Long term adjustment
WindFarmer: Analyst includes the ability to calculate and apply a long‑term adjustment to site wind speeds. We calculate a target long-term wind speed at measurement height. When combined with the overall shear from a shear model this measurement height long term wind speed can define a long-term hub-height wind speed which we scale our calculated hub-height wind climate data to.
The long-term wind speed is predicted using reference wind speed data, resampling reference and site wind speed records to N‑daily or monthly sampling intervals then applying a linear regression model to derive speedups.
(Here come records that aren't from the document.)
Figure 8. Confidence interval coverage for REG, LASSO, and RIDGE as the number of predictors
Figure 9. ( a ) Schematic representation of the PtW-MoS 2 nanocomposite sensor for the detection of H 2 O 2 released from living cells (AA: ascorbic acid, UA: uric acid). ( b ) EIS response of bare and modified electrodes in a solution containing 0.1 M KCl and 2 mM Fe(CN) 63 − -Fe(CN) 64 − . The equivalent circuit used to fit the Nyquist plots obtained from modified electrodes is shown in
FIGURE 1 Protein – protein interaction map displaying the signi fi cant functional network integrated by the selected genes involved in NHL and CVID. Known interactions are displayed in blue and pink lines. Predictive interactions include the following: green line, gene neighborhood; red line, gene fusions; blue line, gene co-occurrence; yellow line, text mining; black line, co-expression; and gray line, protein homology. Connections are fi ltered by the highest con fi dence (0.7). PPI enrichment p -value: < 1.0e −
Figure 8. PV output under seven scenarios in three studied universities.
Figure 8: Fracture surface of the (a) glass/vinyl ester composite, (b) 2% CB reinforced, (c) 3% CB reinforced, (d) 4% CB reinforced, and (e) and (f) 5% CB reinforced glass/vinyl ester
Configurable settings include the ability to force the correlation through the origin or not, the resampling period in days, the minimum coverage for accepting a point in a correlation and the minimum coverage ratio for splicing synthetic site data in to the site data time series to calculate the long term mean wind speed. The long term wind speed calculation for a single pair of site and reference wind speed measurements is shown below:
Combine long term predictions from multiple sources
To derive a long-term measurement-height wind speed considering multiple sources of reference data we average the predicted long term wind speeds from each selected reference data option.
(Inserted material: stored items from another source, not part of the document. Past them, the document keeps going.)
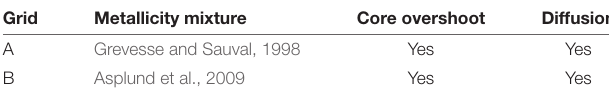
TABLE 1 | Main features of the model grids adopted in this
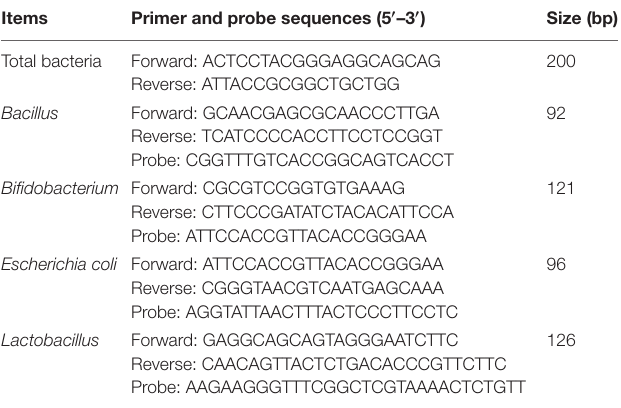
TABLE 3 | Sequences of primers and probes for quantitative RT-PCR. Items Primer and probe sequences (5 (cid:48) –3 (cid:48)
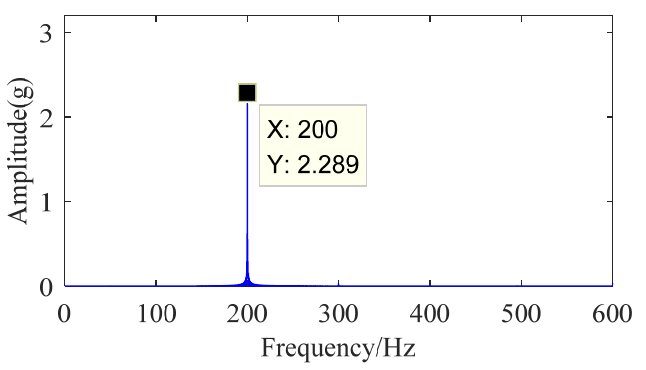
Figure 17. Vibration response of 304 stainless steel clamp with a 200- µ m-thick hard coating of 8% Y 2 O 3 -Z r O 2 under 200 Hz fixed-frequency excitation.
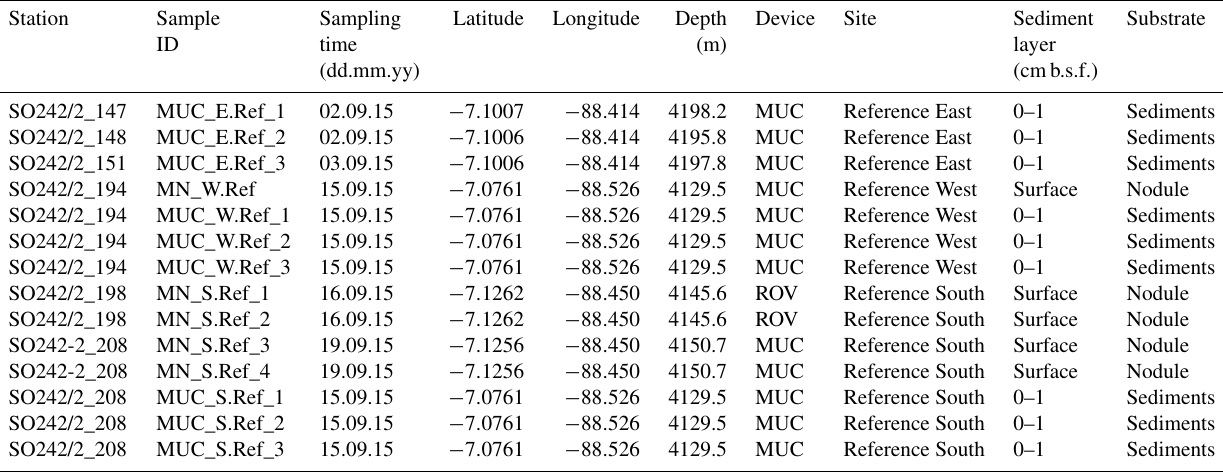
Table 1. Stations list and description of investigated sites/substrates. Station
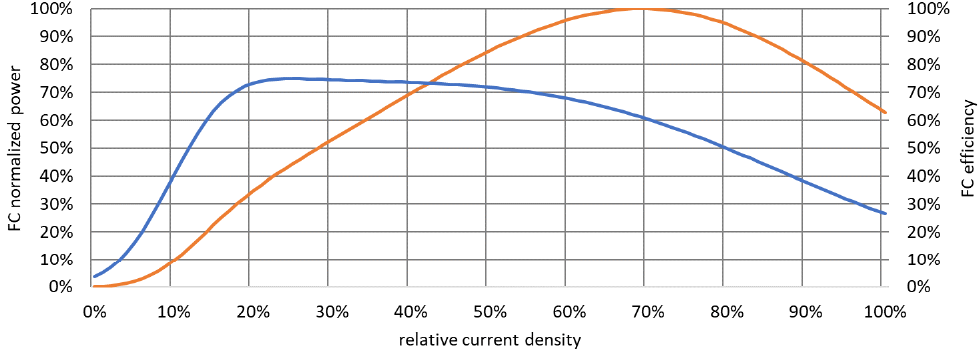
Figure 6. PEM-FC normalized power (orange) and efficiency (blue) over the relative stack current density, as expected for 2050 [44,46–48].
You can further edit the approach to average adjustment predictions at each mast across selected site masts that you believe should have the same long term adjustment, or enter your own manual adjustments following the process described below.
Note
Where site mean wind speeds are used they are always calculated directly from the time series – not the resampled versions of that data.
Long term wind speed uncertainty
WindFarmer calculates three types of uncertainty: variability, consistency and synthesis uncertainty and combines these using the below formulae to obtain the total uncertainty associated with the long term wind speed adjustment obtained from each source of reference data.
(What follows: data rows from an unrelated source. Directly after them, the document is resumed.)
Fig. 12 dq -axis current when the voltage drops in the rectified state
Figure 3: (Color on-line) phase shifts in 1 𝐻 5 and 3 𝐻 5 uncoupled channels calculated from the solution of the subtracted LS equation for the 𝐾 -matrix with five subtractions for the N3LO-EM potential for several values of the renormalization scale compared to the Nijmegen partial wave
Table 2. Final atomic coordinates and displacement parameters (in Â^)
$$\sigma_{LongTermWS} = \sqrt{
\left( \frac{IAV}{\sqrt{NYears_{Spliced}}}\right)^2 +
\left( \sigma_{Consistency} \frac{NYears_{Spliced}-NYears_{Site}}{NYears_{Spliced}} \right)^2 +
\left( \sigma_{Synthesis} \frac{NYears_{Spliced}-NYears_{Site}}{NYears_{Spliced}} \right)^2
} $$
Variability uncertainty
It is the inter-annual variability (IAV) divided by the number of years of valid data in the spliced time series. This results in an uncertainty that reduces as the dataset gets longer.
Consistency uncertainty
A reference data source has a defined consistency uncertainty of 2% which is weighted by the site to spliced data periods ratio.
Synthesis uncertainty
The synthesis uncertainty is the correlation uncertainty weighted by the site to splice data periods ratio. The more of the spliced data that is covered by the site period, the lower the uncertainty is.
Correlation uncertainty
To estimate the uncertainty in the correlation between the site and reference datasets, the correlation dataset is divided in two and one half is used to predict the other and calculate the error. Using a Monte-Carlo approach this method is ran multiple times to obtain an estimate of the uncertainty.
A minimum of 12 concurrent points are necessary.